Most investors who utilize this asset class tend to own their REITs within a mutual fund or within an Exchange Traded Fund or ETF. Some investors, albeit a smaller number, buy individual REITs which trade as stock on one of the major Wall Street exchanges.
Less common are non-listed or private REITs. These types of REITs are considered higher risk. They tend to have high fees, may be subject to a conflict of interest, lack transparency, and may be illiquid. Quite often, they are sold as a result of the high commissions paid to the salesperson. Most investors should avoid these private REITs.
For most investors, REITs provide numerous benefits, including:
- Performance: Equity REITs have outperformed Wall Street’s benchmarks (DJIA, S&P500 and the NASDAQ100) over most long-term time horizons.
- Income/Dividends: Public REITs can provide a reliable income stream.
- Diversification: Equity REIT’s performance shows little correlation to that of the broader equity or bond markets.
- Transparency: Like any other publicly traded company, REITs listed on a Wall Street exchange must operate under the same rules and regulations as set out by the SEC and other regulatory bodies.
- Liquidity: Publicly traded REIT shares are bought and sold like mutual funds or stocks.
Many investors know very little about REITs, which is unfortunate. What is worse, though, is that REITs are not often included as an investment choice by 401k investment committees.

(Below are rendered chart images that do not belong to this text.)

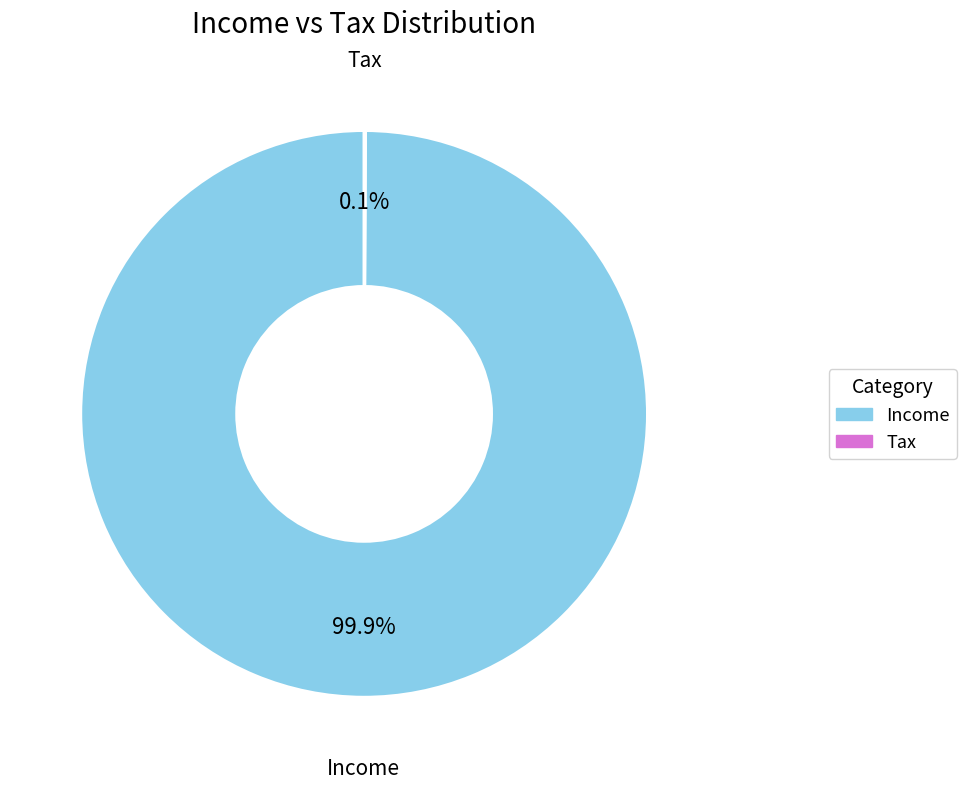

What is the majority slice?

Income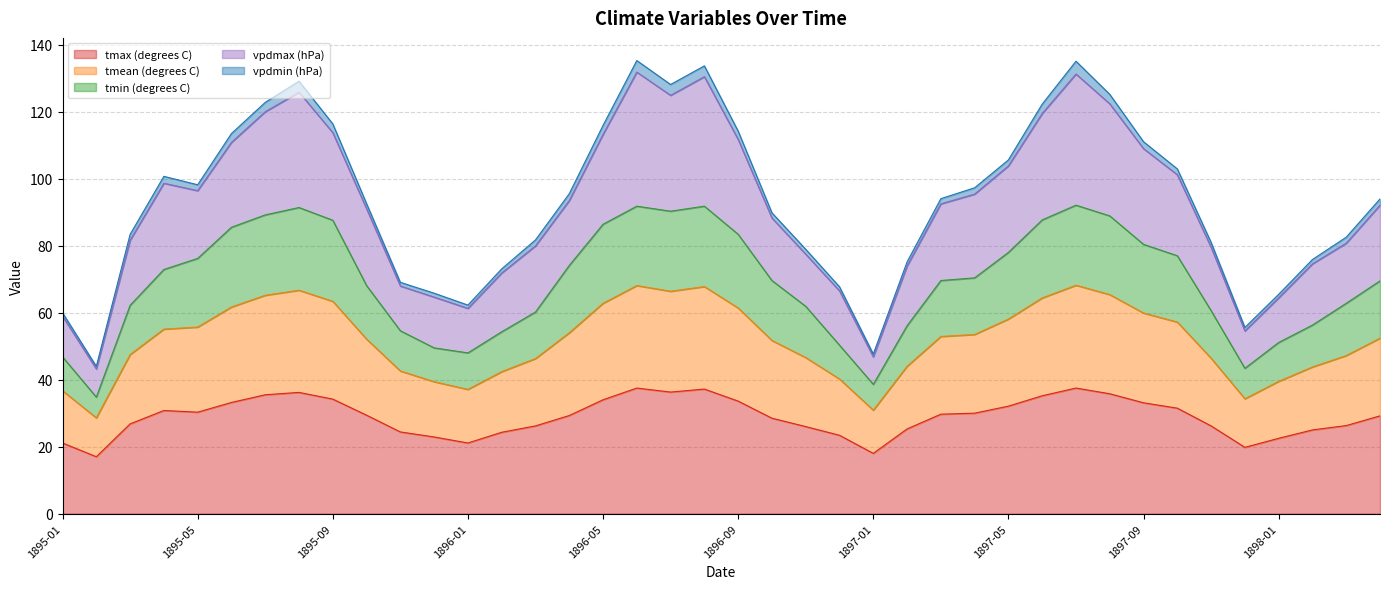

What is the minimum value for tmax (degrees C)?

17.0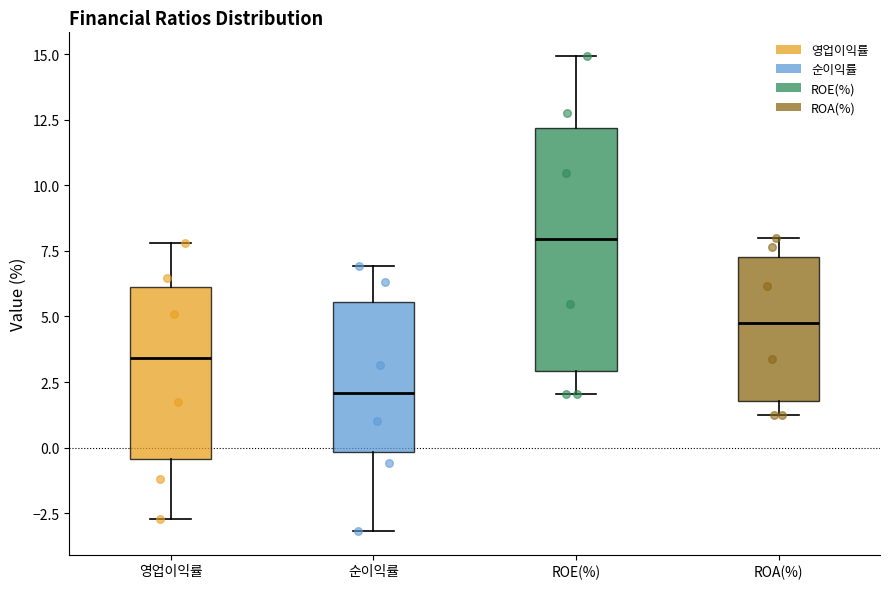

Reading left to right, read every box against the y-axis: the position of its median line, the range the box covers, and the ends of its whiskers. The values are not printed on the chart, so give them approximately, as read against the axis.

영업이익률: median 3.5, box -0.5 to 6.0, whiskers -2.5 to 8.0
순이익률: median 2.0, box 0.0 to 5.5, whiskers -3.0 to 7.0
ROE(%): median 8.0, box 3.0 to 12.0, whiskers 2.0 to 15.0
ROA(%): median 5.0, box 2.0 to 7.5, whiskers 1.5 to 8.0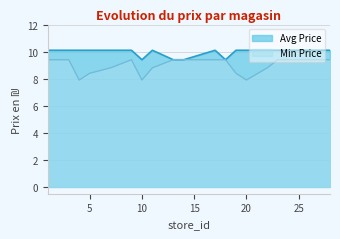

Read the Avg Price value at 18.

9.4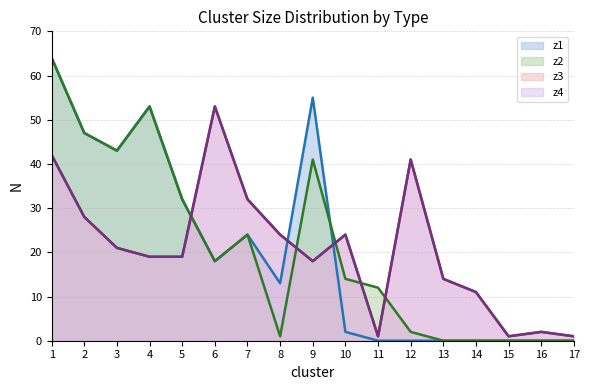

Which has a higher value, 3 or 2?

2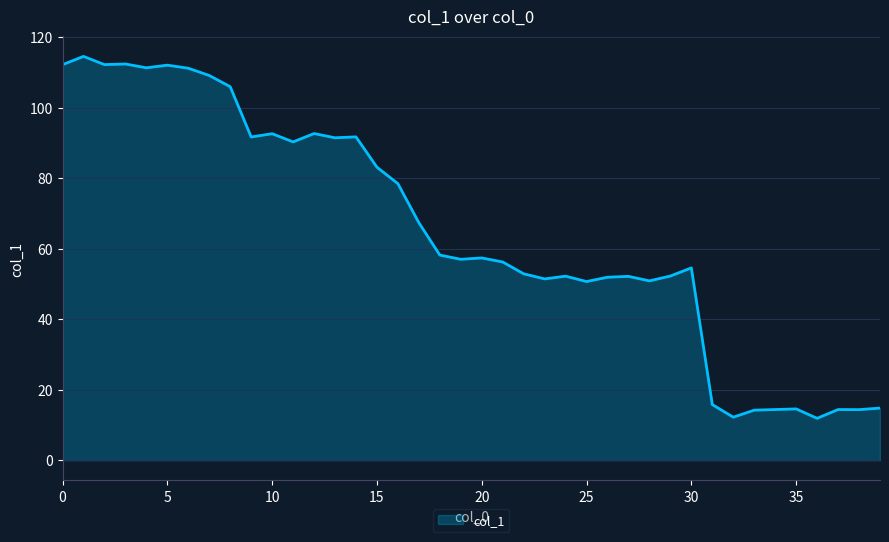

What is the greatest value displayed?

114.6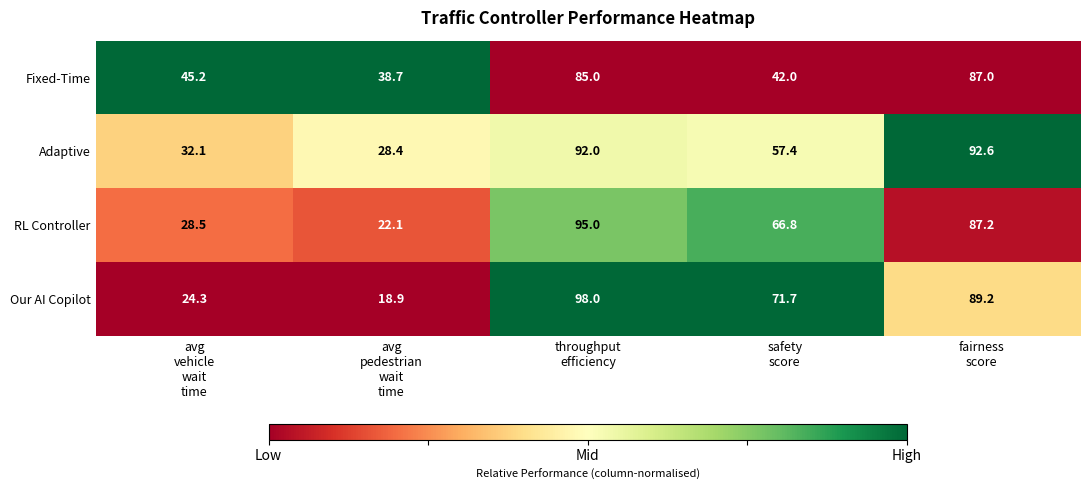

List the series in order of their peak value, lowest first.

Fixed-Time, Adaptive, RL Controller, Our AI Copilot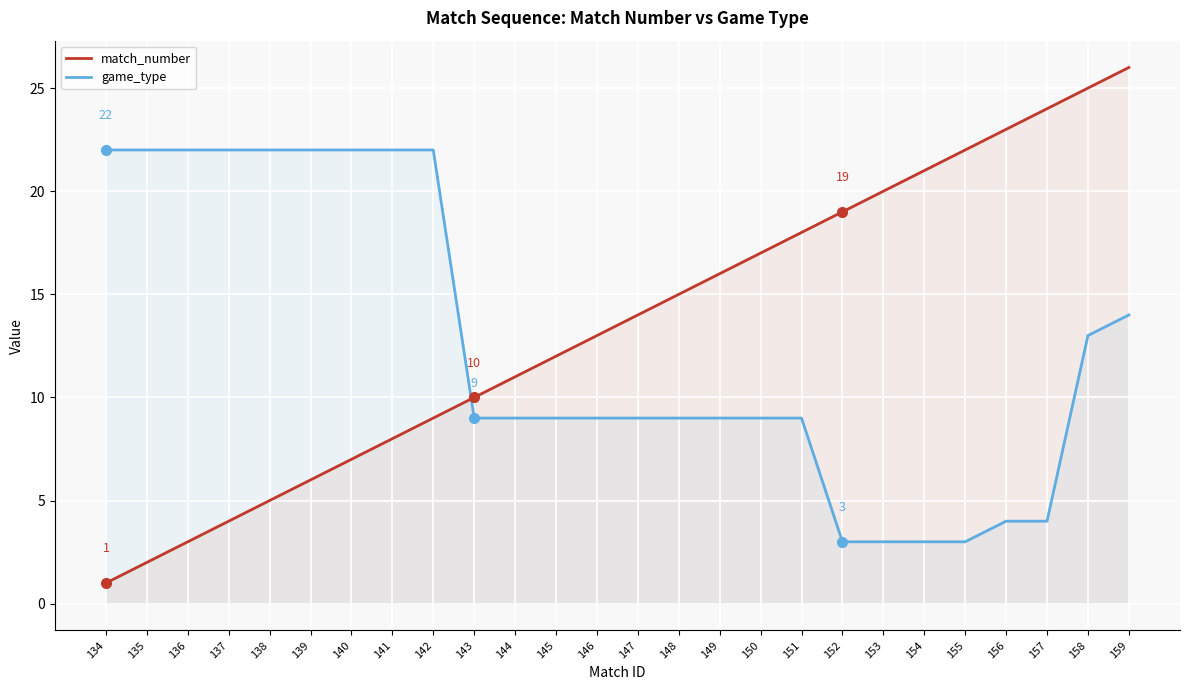

What is the lowest value of the game_type series?

3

In fact, only about 30% of 401(k) plans offer an REIT. Those plan fiduciaries are essentially denying investors access to a great investment! The 401K plan is, for many Americans, the only type of investment they undertake and not having access to an REIT is a real shame.
REITs should be a primary consideration when an investor is “designing” his or her portfolio. An REIT provides greater diversification, and the potential for higher total returns as well as lower overall risk. Simply put, the REIT’s income generation capability and capital appreciation makes it an excellent counterbalance to typical portfolio components, i.e. stocks, bonds and cash.
Most advisors recommend that an investor’s portfolio have between 5% and 15% allocated in an REIT. So if you don’t have an REIT in your portfolio you’re missing out on a tremendous opportunity.
A few of the largest REITs traded on Wall Street include: PUBLIC STORAGE (PSA), Equity Residential (EQR), Health Care REIT, Inc. (HCN), Simon Property Group Inc. (SPG), Ventas, Inc. (VTR) and General Growth Properties Inc. (GGP).
Among the largest REIT Mutual Funds are these highly recognized names: T. Rowe Price (TRREX and PAREX), Vanguard (VGSNX, VGRSX, VGSLX and VGSIX), and Fidelity (FRXIX and FSRVX).
Of the more than 270 REIT Mutual Funds and REIT ETFs, Cohen & Steers Real Estate Securities (CSZIX and CSDIX), has consistently had the highest returns for 1-year, 3-year and 5-year time periods.